On fit cercle autour de la brillante jeune fille. Pendant qu'elle exposait d'une façon charmante et enjouée le danger qu'elle venait de courir, Mornac regardait à droite et à gauche pour se donner une contenance, quand ses yeux tombèrent sur M. de Vilarme. Ce dernier que, depuis une minute, le fixait du regard en fronçant ses épais sourcils roux, baissa tout aussitôt les yeux.
—Mordious! pensa Mornac, Vilarme ici! Ah! bandit, gare à toi! Nous nous reverrons ailleurs et bientôt!
—Si tu te veux immiscer dans mes affaires, se disait au même instant Pierre de Vilarme, je trouverai moyen, tout Gascon que tu es, de te forcer à me céder le pas.
La narration de Mlle de Richecourt ayant concentré l'attention sur Mornac, on se mit à accabler le chevalier de questions sur la France et sur la cour du jeune roi.
Mornac s'exprimait avec une grande facilité. Comme il ne l'ignorait pas, du reste, il accepta avec empressement l'occasion qui lui était offerte de faire de belles phrases et de poser un peu.

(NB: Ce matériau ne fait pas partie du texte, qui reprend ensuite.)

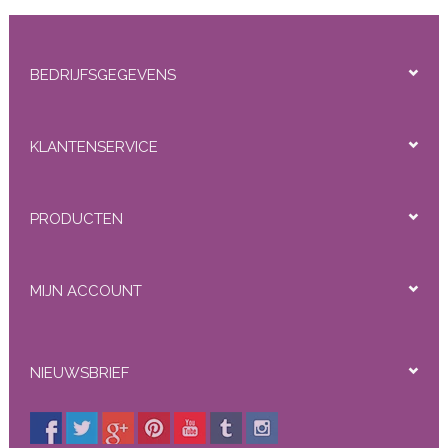
De RedFox kwaliteit is voor Clip-ins zeer goed, aangezien
deze worden verwijderd tijdens het slapen en douchen.
Beschikbare typen:
Straight, Body Wave
BEDRIJFSGEGEVENS
Beschikbare lengtes:
45 cm/18 inch, 55 cm/22 inch
Toelichting:
95 gram per pak (45cm), 105 gram
per pak (55cm)
KLANTENSERVICE
8 banen per pak (25cm*1, 20cm*1, 15cm*2, 4cm*4)
PRODUCTEN
MIJN ACCOUNT
NIEUWSBRIEF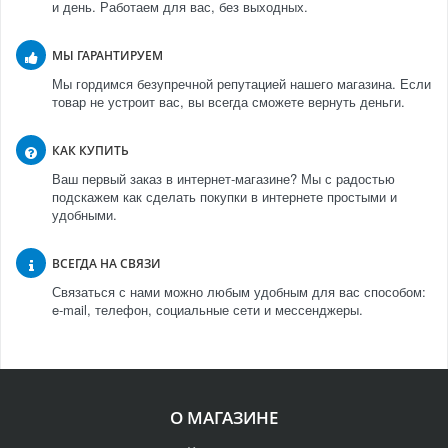
и день. Работаем для вас, без выходных.
МЫ ГАРАНТИРУЕМ
Мы гордимся безупречной репутацией нашего магазина. Если
товар не устроит вас, вы всегда сможете вернуть деньги.
КАК КУПИТЬ
Ваш первый заказ в интернет-магазине? Мы с радостью
подскажем как сделать покупки в интернете простыми и
удобными.
ВСЕГДА НА СВЯЗИ
Связаться с нами можно любым удобным для вас способом:
e-mail, телефон, социальные сети и мессенджеры.
О МАГАЗИНЕ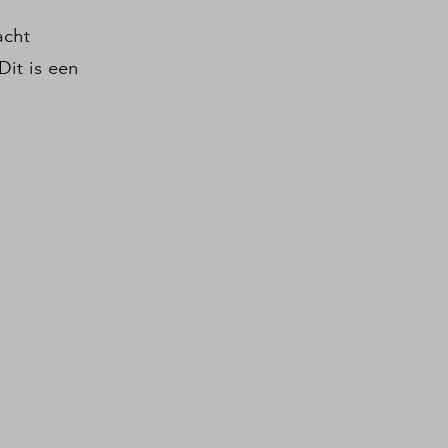
acht
it is een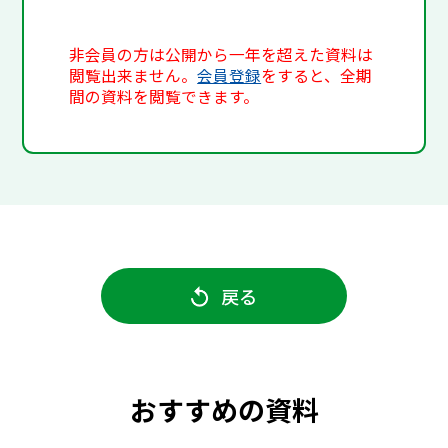
非会員の方は公開から一年を超えた資料は
閲覧出来ません。
会員登録
をすると、全期
間の資料を閲覧できます。
戻る
おすすめの資料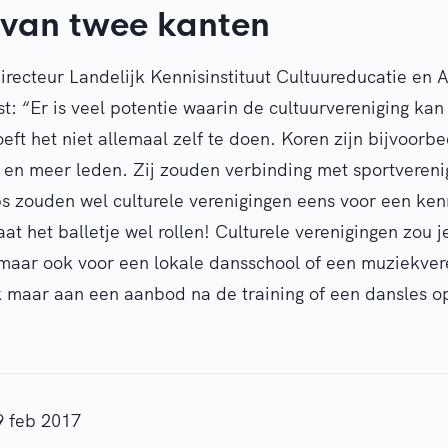
f van twee kanten
irecteur Landelijk Kennisinstituut Cultuureducatie en 
st: “Er is veel potentie waarin de cultuurvereniging kan
eft het niet allemaal zelf te doen. Koren zijn bijvoorb
en meer leden. Zij zouden verbinding met sportveren
bs zouden wel culturele verenigingen eens voor een ke
at het balletje wel rollen! Culturele verenigingen zou j
aar ook voor een lokale dansschool of een muziekvere
k maar aan een aanbod na de training of een dansles o
9 feb 2017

Aux hommes il parla du surintendant Fouquet, qui arrêté depuis trois ans, devait enfin subir, dans l'automne de cette année 1664, son procès définitif pour déprédation des deniers publics. Il dit combien le roi était irrité contre ce malheureux administrateur, dont l'amabilité, le grand esprit et la libéralité avaient séduit tant de personnes, entre autres, Saint-Évremont, le philosophe, Gourville, Pélisson, Mme de Sévigné, Mlle de Scudéri et le fabuliste La Fontaine, tous gens dont la courageuse amitié lui devait sauver la vie.
Aux dames, plus désireuses d'entendre parler des faits et gestes de la cour, Mornac s'étendit avec complaisance sur les détails des divertissements donnés par le roi pour plaire à sa jeune maîtresse, Mlle de La Vallière. Après avoir fait mention du carrousel de 1662, il décrivit assez minutieusement la grande fête de Versailles. Elle avait eu lieu au commencement de l'été même. Il énuméra cette cour brillante, composée de six cents personnes défrayées avec leur suite aux dépens du roi, la magnificence des costumes du monarque et de ses courtisans, les courses, les joutes, la cavalcade suivie d'un char doré de dix-huit pieds de haut, de quinze de large, de vingt-quatre de long, et représentant le char du soleil; puis l'illumination où se donnaient ces jeux, quand la nuit venait, car la fête avait duré sept jours; et le festin servi par deux cents personnages représentant les saisons, les faunes, les sylvains, les dryades avec des pasteurs, des vendangeurs et des moissonneurs; enfin les divertissements du théâtre où Molière avait fait jour la comédie de la Princesse d'Elide, la farce du Mariage forcé, et surtout les trois premiers actes du Tartufe, chef-d'oeuvre que le roi avait voulu entendre avant même qu'il fût achevé.